Pip: Welcome to Wanderings and … wonderings., where today we ask the eternal question: is anyone actually making good epic cinema anymore, or are we all just suffering together?
Mara: Ben Gould has been watching, and he has thoughts — on Roman spectacle gone wrong, and on biker drama that lost him before the halfway mark. Let's start with the films that aimed for grandeur.
Epic Films And Historical Spectacle
Pip: Two films, two attempts at the kind of sweeping historical cinema that used to mean something — and both apparently fell apart before they even got going.
Mara: The Megalopolis review sets the tone early. The setup is a film based on the Catilinarian conspiracy, and the verdict is blunt: "Some of the images here catch the eye, but they never coalesce into anything resembling a coherent narrative."
Pip: So you have one of the most dramatic political episodes in Roman history — Cicero, Catiline, the fate of the Republic — and the film somehow drains it of all intrigue, political stakes, and, notably, any actual Cicero.
Mara: The characters, as the post puts it, "have arguments you can't even connect with or understand; they bicker for the director's benefit." It ran 56 minutes before the television was turned off. The closing line is: "Life is too short for this shite."
Pip: Fifty-six minutes is generous, frankly. That is a man trying his best.
Mara: Gladiator II gets even shorter shrift. That post calls it "pathetically, absolutely futile cinema" and argues it is essentially a verbatim copy of the first film, with a siege sequence lifted from Game of Thrones and a scene that mirrors the famous Ben Hur chariot moment — except here it just reads as cynical recycling.
Pip: The post's question — "Why does anyone still have dealings with this director?" — is not rhetorical.

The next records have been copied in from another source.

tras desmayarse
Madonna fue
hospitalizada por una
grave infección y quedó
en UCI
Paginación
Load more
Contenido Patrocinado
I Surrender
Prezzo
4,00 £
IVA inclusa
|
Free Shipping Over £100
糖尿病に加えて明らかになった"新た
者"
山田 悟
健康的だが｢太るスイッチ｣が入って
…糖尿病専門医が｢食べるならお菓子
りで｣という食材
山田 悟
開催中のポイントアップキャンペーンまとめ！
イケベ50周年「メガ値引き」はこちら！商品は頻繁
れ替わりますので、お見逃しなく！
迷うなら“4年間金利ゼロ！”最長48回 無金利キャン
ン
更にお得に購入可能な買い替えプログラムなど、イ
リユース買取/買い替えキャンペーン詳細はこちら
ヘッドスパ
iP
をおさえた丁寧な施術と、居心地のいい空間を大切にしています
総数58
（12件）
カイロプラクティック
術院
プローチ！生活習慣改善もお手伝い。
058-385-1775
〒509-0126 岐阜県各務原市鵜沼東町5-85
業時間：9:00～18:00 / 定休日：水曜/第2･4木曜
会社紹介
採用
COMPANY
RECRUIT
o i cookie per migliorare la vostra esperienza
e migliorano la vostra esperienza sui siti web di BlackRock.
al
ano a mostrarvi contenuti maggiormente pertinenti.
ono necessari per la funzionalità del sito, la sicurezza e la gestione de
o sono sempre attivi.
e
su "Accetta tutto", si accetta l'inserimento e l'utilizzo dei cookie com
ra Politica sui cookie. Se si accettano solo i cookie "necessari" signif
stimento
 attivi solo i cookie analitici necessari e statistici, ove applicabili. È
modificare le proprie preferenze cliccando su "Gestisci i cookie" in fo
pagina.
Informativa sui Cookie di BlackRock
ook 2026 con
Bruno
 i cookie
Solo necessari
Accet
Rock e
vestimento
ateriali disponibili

Mara: It really isn't. Both reviews land on the same underlying frustration: these are films with resources, historical material, and recognizable talent, and they squander all of it on spectacle that never earns its scale.

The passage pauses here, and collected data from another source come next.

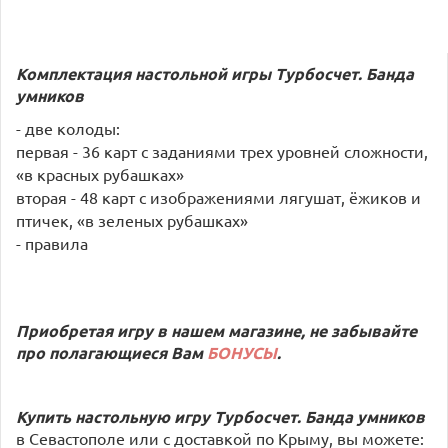
Комплектация настольной игры Турбосчет. Банда
умников
- две колоды:
первая - 36 карт с заданиями трех уровней сложности,
«в красных рубашках»
вторая - 48 карт с изображениями лягушат, ёжиков и
птичек, «в зеленых рубашках»
- правила
Приобретая игру в нашем магазине, не забывайте
про полагающиеся Вам
БОНУСЫ
.
Купить настольную игру Турбосчет. Банда умников
в Севастополе или с доставкой по Крыму, вы можете:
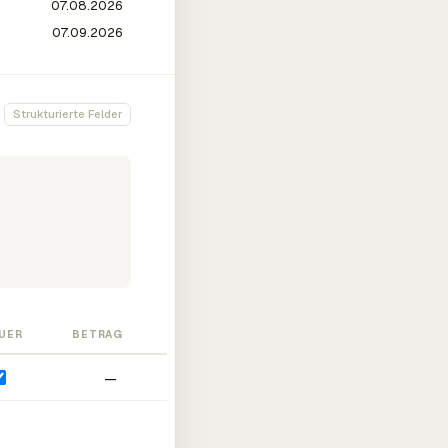
Strukturierte Felder
UER
BETRAG
—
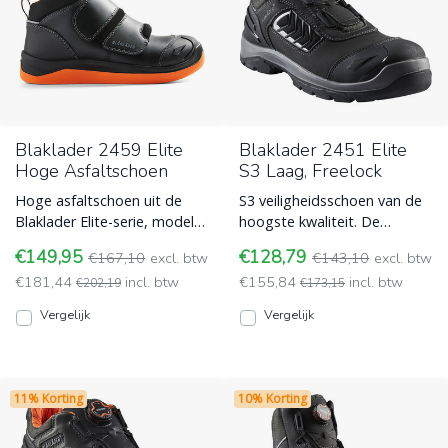
Blaklader 2459 Elite
Blaklader 2451 Elite
Hoge Asfaltschoen
S3 Laag, Freelock
Hoge asfaltschoen uit de
S3 veiligheidsschoen van de
Blaklader Elite-serie, model
hoogste kwaliteit. De
2459. Met hittebestendige
Blaklader 2451 heeft een
€149,95
€128,79
€167,10
excl. btw
€143,10
excl. btw
zool van nitril rubb Blaklader
volnerf nubuckleren boven
€181,44
incl. btw
€155,84
incl. btw
€202,19
Blaklader
€173,15
Vergelijk
Vergelijk
11% Korting
10% Korting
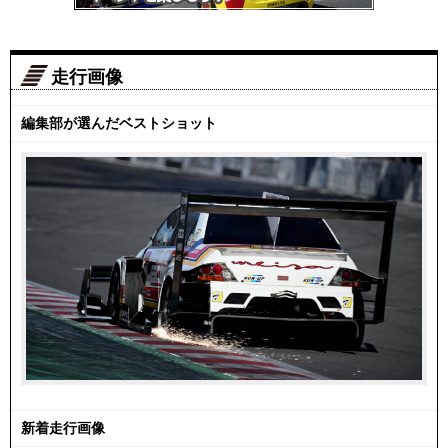
走行画像
編集部が選んだベストショット
新着走行画像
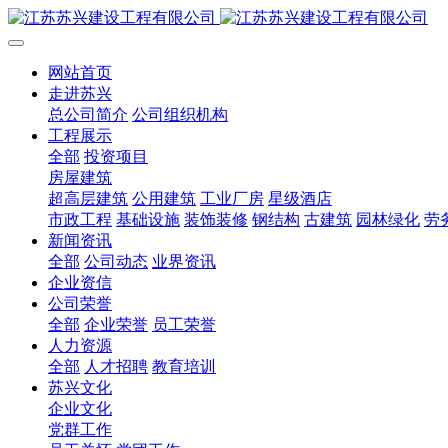
网站首页
走进苏兴
总公司简介
公司组织机构
工程展示
全部
投资项目
房屋建筑
超高层建筑
公用建筑
工业厂房
星级酒店
市政工程
基础设施
装饰装修
钢结构
古建筑
园林绿化
劳
新闻资讯
全部
公司动态
业界资讯
企业资信
公司荣誉
全部
企业荣誉
员工荣誉
人力资源
全部
人才招聘
教育培训
苏兴文化
企业文化
党群工作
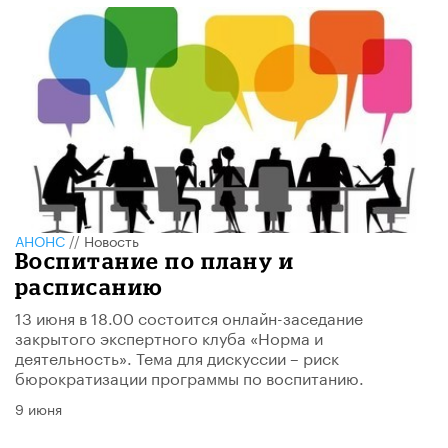
АНОНС
//
Новость
Воспитание по плану и
расписанию
13 июня в 18.00 состоится онлайн-заседание
закрытого экспертного клуба «Норма и
деятельность». Тема для дискуссии – риск
бюрократизации программы по воспитанию.
9 июня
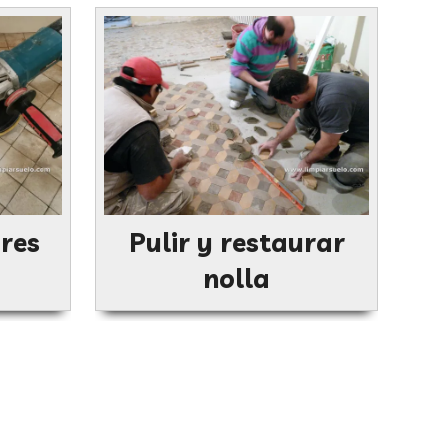
res
Pulir y restaurar
nolla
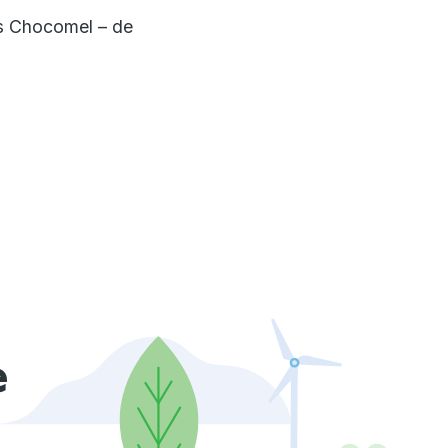
ls Chocomel – de
e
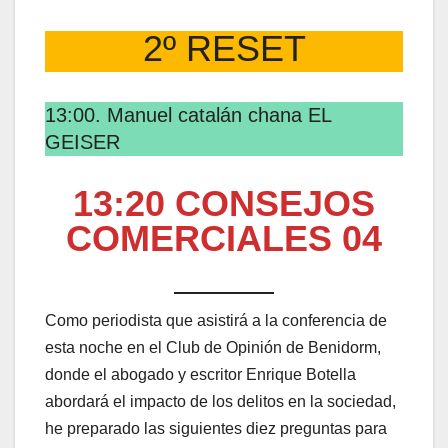
2º RESET
13:00. Manuel catalán chana EL
GEISER
13:20 CONSEJOS
COMERCIALES 04
Como periodista que asistirá a la conferencia de
esta noche en el Club de Opinión de Benidorm,
donde el abogado y escritor Enrique Botella
abordará el impacto de los delitos en la sociedad,
he preparado las siguientes diez preguntas para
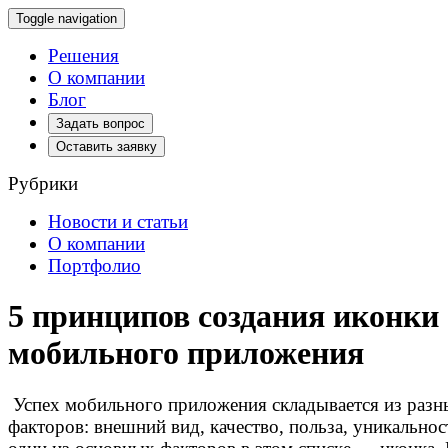
Toggle navigation
Решения
О компании
Блог
Задать вопрос
Оставить заявку
Рубрики
Новости и статьи
О компании
Портфолио
5 принципов создания иконки
мобильного приложения
Успех мобильного приложения складывается из разн
факторов: внешний вид, качество, польза, уникальн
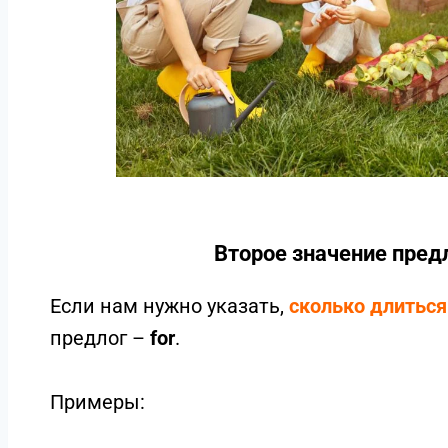
Второе значение предл
Если нам нужно указать,
сколько длиться
предлог –
for
.
Примеры:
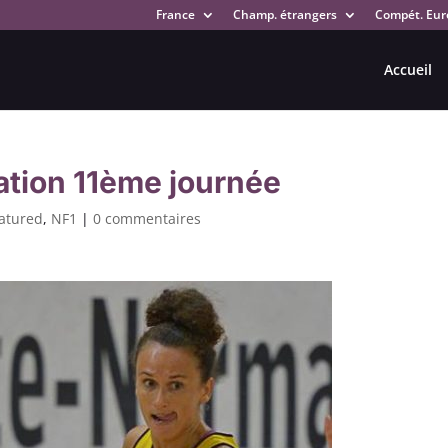
France
Champ. étrangers
Compét. Eur
Accueil
ation 11ème journée
atured
,
NF1
|
0 commentaires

Pip: From ancient Rome to open American highways — though the road ahead is equally bumpy.
Modern Biker Drama
Mara: The Bikeriders promised atmosphere and a committed Tom Hardy accent. The post is direct about what derailed it: "My ears are in pain. I hate folk on motorcycles."
Pip: That is a sentence that contains an entire film review.
Mara: The lead performance is described as "Marge Simpson scraped down a blackboard with a bit of Karen Hill from Goodfellas chucked in the vernacular mix" — and that was enough to end the viewing at thirty minutes. Hardy and Michael Shannon together, and it still couldn't hold.
Pip: When the scenery is the most praised element, and the recommendation is to remove the story, the bikes, and the accents, you're left with a landscape documentary. Which might actually be an improvement.
Pip: So: Roman conspiracies without intrigue, sequels without purpose, biker films without listenable dialogue. The bar is apparently on the floor.